= John Bunyan Respess =

American politician

John Bunyan Respess (August 1833 – February 12, 1909) was a state legislator in North Carolina. In 1868 and 1872 he served in the North Carolina Senate.

== Early life ==

Respess was born in August 1833 in Plymouth, North Carolina, to Ransom and Sarah Respess. His mother died soon after he was born.

==Marriages==
He married Elizabeth Hyman Stubbs in 1853 who died around 1890-1893. He then married Cornelia Alice Hyman on January 16, 1893.

==Career==
Respess was elected to represent Hyde County and Beaufort County in 1868 and again in 1872. In the 1872 election he was listed as Republican. During this second session he was also made Justice of the peace September 1, 1873, for Washington, North Carolina.

Respess served as district elector for Beaufort County in the 1876 election.
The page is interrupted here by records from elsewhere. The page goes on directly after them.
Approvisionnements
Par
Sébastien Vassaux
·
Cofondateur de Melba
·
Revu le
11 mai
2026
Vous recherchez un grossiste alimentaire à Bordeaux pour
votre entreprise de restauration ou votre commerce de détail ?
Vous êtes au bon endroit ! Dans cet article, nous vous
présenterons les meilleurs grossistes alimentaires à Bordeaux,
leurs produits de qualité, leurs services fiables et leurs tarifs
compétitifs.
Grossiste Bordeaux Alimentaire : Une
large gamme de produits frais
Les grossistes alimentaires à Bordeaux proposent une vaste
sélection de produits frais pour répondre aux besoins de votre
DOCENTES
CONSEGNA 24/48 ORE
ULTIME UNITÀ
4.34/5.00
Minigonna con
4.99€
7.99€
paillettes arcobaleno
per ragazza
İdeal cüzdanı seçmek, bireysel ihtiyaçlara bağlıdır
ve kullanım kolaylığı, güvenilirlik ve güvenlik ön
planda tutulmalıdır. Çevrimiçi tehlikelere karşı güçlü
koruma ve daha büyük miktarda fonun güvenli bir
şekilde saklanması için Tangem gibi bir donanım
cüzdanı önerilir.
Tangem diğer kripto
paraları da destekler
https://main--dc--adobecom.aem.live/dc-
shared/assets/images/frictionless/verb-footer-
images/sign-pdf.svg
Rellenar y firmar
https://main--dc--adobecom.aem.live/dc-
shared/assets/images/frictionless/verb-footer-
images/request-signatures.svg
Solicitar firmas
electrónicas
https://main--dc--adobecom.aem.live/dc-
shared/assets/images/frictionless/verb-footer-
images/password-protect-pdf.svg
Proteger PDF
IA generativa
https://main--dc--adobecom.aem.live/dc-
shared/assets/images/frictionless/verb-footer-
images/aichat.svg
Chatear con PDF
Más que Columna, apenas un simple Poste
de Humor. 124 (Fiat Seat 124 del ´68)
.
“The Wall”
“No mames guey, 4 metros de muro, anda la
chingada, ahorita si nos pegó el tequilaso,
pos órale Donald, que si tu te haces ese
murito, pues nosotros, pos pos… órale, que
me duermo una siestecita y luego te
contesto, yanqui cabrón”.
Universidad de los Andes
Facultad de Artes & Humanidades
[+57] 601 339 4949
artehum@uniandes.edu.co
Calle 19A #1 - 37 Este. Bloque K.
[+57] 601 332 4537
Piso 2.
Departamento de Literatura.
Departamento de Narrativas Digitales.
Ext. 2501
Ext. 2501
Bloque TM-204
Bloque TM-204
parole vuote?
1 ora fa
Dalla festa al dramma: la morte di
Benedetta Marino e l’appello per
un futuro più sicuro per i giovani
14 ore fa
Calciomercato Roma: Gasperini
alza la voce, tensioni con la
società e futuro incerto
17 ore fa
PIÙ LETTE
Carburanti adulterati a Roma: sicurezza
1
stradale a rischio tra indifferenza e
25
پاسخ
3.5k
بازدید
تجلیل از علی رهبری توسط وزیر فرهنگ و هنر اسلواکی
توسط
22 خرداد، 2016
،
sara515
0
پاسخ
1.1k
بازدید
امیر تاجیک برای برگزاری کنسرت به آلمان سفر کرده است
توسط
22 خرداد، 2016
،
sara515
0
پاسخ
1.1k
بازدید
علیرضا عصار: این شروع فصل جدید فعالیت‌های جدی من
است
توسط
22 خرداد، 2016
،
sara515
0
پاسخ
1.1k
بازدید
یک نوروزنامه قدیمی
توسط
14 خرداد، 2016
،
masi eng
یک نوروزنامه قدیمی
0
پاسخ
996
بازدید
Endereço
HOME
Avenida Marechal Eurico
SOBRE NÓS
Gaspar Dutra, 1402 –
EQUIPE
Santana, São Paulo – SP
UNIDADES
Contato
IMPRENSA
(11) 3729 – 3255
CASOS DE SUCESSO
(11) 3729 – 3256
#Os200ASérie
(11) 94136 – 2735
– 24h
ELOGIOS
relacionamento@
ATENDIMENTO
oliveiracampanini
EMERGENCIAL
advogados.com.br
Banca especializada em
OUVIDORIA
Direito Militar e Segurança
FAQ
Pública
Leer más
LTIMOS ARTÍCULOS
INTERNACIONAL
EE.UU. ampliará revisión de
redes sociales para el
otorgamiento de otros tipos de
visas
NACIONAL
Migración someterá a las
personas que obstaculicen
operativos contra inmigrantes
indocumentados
In 1878 he made his first run for congress as one of three candidates for the North Carolina's 1st congressional district standing as an independent Republican but lost to Jesse Johnson Yeates, the incumbent Democrat. In 1880, Respess served as the republican presidential elector. He took a second run at congress in 1883 but lost the United States House of Representatives election to Thomas G. Skinner obtaining 46.3% of the vote.

In Pantego, North Carolina, he served as a collector of customs and as a postmaster. He died February 12, 1909, at his home in Pantego.